**** Text shown

Over time, BIA received questions from designers asking why a difference exists in the BIA recommendations about anchored brick veneer with wood framed backings compared to anchored brick veneer with cold-formed steel backings. Understanding the history of these wall assemblies may help explain why BIA recommendations for a veneer with a backing of cold-formed steel framing were generally more stringent. Until recently, wood framed backings were limited to low-rise applications, typically those associated with single-family homes or townhouses, whereas cold-formed steel framed backings were used in larger multi-family and commercial structures. Other than the difference in application, anchored brick veneer with wood framing had an established history of good performance while anchored brick veneer with cold-formed steel framing did not.

Anchored brick veneer on a cold-formed steel backing became an option for exterior wall assemblies starting in 1968. The early assemblies were generally similar to the modern version depicted in Figure 1, with a single wythe of brick (nominally 3 or 4 inches thick) mechanically attached to a cold-formed steel framed backing with metal veneer ties spanning a prescribed cavity. Recommendations for the system were developed first by United States Gypsum, but other sheathing and cold-formed steel framing manufacturers also developed their own proprietary versions. The use of the system gained in popularity due to the benefits of early enclosure during construction and reduced weight of the system; however, unsatisfactory performance began to occur, with reports of water leakage, spalling brick, severe cracking, and failed veneer ties.

In general, these early assemblies were highly flexible, with no requirements for bracing, bridging, or doubled framing at openings. The reported wall assembly stiffness varied significantly per system. In some cases, the designers assumed composite action between the gypsum sheathing and cold-formed steel framing, shared load between the brick and cold-formed steel and included the influence of the brick veneer in the stiffness calculations. Manufacturers’ literature did not require flashing in these early systems and recommendations to incorporate a water-resistive barrier, but only in limited applications, did not occur until 1976.

********
**** Record excerpts

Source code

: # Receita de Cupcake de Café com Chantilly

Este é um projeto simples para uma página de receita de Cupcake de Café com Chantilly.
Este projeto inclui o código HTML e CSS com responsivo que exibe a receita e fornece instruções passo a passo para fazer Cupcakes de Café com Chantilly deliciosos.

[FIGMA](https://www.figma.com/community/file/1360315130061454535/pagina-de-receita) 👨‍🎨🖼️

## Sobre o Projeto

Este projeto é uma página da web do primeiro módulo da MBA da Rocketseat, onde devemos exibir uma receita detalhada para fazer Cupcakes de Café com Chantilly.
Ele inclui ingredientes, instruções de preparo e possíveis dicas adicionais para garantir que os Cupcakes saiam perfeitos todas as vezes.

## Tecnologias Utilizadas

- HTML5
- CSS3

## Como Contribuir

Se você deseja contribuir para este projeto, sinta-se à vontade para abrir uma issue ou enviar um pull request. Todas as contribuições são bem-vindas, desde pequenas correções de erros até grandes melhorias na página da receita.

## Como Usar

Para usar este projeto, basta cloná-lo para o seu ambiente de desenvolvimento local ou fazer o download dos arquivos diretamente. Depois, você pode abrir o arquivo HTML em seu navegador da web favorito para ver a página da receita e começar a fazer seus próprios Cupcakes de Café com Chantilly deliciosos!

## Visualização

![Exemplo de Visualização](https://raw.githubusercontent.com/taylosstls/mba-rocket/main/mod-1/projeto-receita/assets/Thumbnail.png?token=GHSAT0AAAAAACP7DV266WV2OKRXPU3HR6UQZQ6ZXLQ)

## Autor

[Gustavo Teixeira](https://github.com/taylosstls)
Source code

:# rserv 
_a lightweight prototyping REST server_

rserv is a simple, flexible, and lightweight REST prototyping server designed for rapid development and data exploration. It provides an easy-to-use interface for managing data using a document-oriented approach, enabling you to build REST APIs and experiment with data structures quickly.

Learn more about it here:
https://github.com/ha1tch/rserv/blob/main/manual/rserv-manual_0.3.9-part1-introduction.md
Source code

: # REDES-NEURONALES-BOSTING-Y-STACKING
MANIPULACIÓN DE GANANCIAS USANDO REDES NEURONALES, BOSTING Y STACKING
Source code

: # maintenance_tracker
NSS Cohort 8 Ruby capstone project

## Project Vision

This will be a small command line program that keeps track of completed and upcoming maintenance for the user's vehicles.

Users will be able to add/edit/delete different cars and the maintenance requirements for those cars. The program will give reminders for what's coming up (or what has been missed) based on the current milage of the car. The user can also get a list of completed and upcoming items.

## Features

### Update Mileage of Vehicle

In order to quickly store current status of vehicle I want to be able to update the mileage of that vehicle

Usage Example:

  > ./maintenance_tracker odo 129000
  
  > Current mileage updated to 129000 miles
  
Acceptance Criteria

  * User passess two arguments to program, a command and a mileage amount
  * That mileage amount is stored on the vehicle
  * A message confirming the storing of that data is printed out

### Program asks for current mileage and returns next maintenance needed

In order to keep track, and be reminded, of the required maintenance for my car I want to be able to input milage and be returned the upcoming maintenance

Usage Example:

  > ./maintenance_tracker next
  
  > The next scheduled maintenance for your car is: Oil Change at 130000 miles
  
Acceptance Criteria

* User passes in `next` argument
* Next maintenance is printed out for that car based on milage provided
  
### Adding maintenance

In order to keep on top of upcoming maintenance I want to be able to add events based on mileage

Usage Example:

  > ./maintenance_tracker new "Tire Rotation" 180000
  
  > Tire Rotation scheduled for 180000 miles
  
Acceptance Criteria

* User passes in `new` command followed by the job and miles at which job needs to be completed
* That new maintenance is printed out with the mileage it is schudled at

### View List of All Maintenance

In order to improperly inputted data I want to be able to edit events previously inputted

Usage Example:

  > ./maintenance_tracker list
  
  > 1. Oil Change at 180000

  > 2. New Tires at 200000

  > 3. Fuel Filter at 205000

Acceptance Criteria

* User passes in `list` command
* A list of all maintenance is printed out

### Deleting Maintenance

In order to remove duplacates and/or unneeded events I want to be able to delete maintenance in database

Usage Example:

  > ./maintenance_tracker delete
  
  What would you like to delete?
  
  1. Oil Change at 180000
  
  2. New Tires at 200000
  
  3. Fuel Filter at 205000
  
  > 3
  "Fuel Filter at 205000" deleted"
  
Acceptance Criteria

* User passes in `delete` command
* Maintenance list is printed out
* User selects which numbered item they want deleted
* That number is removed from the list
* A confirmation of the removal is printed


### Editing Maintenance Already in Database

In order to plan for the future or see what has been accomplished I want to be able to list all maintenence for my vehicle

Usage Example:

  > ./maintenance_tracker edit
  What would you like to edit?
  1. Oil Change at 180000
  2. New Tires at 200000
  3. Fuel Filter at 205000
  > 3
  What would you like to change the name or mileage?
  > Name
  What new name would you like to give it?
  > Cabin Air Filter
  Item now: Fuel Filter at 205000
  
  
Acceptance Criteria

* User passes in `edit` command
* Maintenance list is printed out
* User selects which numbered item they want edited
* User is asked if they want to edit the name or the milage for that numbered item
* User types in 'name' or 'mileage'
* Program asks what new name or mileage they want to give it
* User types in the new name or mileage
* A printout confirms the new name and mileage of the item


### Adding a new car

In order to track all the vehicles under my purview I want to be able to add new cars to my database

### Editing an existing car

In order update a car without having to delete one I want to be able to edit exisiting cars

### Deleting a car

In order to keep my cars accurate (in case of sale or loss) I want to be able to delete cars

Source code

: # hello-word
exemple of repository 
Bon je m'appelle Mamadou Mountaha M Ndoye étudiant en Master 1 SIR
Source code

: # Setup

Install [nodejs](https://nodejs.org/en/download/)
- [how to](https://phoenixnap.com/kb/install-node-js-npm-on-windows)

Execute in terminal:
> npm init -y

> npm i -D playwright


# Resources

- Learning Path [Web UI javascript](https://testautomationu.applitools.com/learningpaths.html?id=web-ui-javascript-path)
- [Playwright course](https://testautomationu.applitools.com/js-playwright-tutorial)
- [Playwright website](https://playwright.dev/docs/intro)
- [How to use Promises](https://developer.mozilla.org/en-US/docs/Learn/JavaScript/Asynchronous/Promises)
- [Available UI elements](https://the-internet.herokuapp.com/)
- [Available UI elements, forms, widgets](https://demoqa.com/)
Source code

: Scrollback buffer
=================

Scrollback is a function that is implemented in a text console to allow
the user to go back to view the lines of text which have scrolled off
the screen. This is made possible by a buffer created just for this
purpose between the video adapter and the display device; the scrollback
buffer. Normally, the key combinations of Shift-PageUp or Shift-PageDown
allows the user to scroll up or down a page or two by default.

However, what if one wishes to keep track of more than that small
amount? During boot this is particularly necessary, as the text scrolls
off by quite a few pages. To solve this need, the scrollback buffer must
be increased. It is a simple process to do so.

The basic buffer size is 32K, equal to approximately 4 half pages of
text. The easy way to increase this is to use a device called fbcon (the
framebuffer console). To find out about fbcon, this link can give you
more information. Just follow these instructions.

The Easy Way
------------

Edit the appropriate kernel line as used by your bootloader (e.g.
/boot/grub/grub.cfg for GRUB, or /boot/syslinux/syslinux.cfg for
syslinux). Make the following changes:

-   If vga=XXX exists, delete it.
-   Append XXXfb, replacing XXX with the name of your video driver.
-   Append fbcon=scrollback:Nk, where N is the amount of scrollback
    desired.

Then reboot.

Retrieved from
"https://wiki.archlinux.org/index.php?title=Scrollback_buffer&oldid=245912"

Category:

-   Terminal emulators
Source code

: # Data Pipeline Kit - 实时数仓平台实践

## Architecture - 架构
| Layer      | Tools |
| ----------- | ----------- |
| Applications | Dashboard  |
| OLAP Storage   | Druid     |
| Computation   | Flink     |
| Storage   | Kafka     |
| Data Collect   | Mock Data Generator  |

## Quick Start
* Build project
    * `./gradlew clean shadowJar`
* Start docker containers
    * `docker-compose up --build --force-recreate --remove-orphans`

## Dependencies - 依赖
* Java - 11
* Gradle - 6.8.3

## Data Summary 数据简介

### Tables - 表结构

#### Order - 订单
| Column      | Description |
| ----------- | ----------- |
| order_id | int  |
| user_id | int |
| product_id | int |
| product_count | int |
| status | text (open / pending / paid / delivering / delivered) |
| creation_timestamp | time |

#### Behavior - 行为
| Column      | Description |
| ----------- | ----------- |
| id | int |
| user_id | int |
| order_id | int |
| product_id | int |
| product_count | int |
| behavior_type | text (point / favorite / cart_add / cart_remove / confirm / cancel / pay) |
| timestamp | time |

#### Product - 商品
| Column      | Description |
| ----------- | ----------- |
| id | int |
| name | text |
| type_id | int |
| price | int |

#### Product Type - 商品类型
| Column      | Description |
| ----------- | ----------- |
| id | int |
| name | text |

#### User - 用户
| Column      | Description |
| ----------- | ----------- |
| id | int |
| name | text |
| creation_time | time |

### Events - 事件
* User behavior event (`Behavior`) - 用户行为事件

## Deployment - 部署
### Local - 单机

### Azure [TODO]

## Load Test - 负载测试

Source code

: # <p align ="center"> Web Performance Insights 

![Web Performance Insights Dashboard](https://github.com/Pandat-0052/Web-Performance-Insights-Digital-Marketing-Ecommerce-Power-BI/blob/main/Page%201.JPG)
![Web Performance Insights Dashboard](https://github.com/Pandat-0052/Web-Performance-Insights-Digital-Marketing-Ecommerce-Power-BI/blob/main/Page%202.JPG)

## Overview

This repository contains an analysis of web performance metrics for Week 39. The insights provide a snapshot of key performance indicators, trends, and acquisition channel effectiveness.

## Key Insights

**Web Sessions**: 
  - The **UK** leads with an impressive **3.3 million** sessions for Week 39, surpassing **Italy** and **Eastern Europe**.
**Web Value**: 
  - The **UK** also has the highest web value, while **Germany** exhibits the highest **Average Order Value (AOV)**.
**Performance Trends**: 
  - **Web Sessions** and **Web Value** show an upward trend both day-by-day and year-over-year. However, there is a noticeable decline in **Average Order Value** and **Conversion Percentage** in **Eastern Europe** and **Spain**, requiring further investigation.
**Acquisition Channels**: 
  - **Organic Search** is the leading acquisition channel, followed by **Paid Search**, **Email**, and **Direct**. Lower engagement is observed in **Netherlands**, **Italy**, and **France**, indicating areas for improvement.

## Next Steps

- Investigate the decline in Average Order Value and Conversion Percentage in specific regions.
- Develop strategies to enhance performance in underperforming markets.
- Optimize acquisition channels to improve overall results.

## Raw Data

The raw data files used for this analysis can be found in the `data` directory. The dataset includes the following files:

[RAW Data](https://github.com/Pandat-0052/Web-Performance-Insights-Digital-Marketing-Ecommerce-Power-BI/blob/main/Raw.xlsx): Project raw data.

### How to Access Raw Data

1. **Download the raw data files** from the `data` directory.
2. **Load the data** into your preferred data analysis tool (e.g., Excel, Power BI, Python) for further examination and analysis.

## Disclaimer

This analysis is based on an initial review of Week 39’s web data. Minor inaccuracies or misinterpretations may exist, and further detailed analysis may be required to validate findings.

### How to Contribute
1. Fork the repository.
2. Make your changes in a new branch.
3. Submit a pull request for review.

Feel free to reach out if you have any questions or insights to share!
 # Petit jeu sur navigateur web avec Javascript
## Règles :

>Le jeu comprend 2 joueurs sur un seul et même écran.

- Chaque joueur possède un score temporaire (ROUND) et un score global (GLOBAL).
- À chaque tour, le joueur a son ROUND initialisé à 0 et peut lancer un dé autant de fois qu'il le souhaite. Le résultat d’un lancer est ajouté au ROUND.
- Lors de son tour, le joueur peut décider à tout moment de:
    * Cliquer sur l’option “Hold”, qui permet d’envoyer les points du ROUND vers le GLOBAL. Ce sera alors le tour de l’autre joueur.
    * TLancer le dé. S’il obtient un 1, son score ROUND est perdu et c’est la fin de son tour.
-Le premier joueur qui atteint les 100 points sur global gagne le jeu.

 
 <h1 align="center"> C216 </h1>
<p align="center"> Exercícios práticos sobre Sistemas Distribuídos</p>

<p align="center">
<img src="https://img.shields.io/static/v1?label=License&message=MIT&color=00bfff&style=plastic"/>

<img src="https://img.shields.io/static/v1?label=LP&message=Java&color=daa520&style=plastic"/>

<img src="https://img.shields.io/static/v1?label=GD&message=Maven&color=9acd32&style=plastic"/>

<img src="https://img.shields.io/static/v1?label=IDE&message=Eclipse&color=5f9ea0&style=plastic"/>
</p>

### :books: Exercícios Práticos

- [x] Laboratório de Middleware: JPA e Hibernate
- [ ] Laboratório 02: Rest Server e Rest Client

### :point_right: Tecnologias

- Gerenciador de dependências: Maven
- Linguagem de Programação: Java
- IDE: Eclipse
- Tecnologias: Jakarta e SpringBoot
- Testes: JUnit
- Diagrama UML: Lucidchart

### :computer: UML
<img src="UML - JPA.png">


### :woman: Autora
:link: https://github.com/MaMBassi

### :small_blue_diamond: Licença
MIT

********

Work instruction 1
Can you update the part of the brick veneer text that opens with "Over time, BIA" and closes with "framing did not.", swapping "townhouses" for "row houses"?
Work instruction 2
How would you say this sentence from the brick veneer text in Spanish: "The reported wall assembly stiffness varied significantly per system."
Work instruction 3
Does the brick veneer text support each of these statements? (a) Anchored brick veneer on a cold-formed steel backing became an option in 1968. (b) Manufacturers' literature required flashing in the early cold-formed steel systems. (c) Wood framed backings were, until recently, used mainly in large commercial structures.

Answer 1
Over time, BIA received questions from designers asking why a difference exists in the BIA recommendations about anchored brick veneer with wood framed backings compared to anchored brick veneer with cold-formed steel backings. Understanding the history of these wall assemblies may help explain why BIA recommendations for a veneer with a backing of cold-formed steel framing were generally more stringent. Until recently, wood framed backings were limited to low-rise applications, typically those associated with single-family homes or row houses, whereas cold-formed steel framed backings were used in larger multi-family and commercial structures. Other than the difference in application, anchored brick veneer with wood framing had an established history of good performance while anchored brick veneer with cold-formed steel framing did not.

Answer 2
La rigidez reportada del conjunto de muro variaba considerablemente según el sistema.

Answer 3
(a) Yes: "Anchored brick veneer on a cold-formed steel backing became an option for exterior wall assemblies starting in 1968."
(b) No: "Manufacturers’ literature did not require flashing in these early systems"
(c) No: "Until recently, wood framed backings were limited to low-rise applications, typically those associated with single-family homes or townhouses"